__Action item__: Nothing but the lines from the one with "degrees clockwise |" down to the one with "delete | BlackIndoorBench" should be returned, exactly and with both ends included, from the material below.

__Material to process__:
--- START ---

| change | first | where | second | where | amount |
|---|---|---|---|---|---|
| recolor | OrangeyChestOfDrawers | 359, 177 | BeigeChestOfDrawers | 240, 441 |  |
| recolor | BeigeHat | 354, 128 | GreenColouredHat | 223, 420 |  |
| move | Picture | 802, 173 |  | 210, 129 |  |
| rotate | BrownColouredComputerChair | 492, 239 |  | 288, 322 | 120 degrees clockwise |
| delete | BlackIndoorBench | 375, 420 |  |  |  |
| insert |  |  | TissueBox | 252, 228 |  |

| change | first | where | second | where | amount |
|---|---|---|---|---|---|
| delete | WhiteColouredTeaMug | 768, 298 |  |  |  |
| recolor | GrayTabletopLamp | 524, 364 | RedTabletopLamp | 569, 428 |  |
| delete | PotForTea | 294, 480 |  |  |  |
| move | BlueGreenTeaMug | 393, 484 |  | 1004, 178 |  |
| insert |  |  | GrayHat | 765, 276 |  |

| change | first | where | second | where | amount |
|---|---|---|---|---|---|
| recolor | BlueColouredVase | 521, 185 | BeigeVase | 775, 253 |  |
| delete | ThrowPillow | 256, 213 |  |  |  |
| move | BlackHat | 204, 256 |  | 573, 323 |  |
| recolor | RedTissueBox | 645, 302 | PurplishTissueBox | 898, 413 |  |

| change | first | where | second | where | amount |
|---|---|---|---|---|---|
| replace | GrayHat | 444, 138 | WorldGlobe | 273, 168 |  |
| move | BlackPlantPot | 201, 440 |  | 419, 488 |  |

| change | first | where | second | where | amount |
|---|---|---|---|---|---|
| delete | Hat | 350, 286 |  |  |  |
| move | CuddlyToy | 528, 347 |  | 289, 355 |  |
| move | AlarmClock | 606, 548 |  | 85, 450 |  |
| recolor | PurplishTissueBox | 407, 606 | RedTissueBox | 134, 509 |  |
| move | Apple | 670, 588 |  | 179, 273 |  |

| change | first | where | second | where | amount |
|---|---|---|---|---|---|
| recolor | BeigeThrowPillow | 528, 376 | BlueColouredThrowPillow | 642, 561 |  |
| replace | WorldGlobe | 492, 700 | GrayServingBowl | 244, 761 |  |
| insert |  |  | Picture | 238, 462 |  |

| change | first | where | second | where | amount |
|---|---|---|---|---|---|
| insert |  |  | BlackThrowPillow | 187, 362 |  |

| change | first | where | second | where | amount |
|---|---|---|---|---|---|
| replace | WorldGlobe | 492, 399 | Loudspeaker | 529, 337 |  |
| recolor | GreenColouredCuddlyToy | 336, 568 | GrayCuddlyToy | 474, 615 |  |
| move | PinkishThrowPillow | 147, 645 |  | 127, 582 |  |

--- END ---

__Answer box__:
| rotate | BrownColouredComputerChair | 492, 239 |  | 288, 322 | 120 degrees clockwise |
| delete | BlackIndoorBench | 375, 420 |  |  |  |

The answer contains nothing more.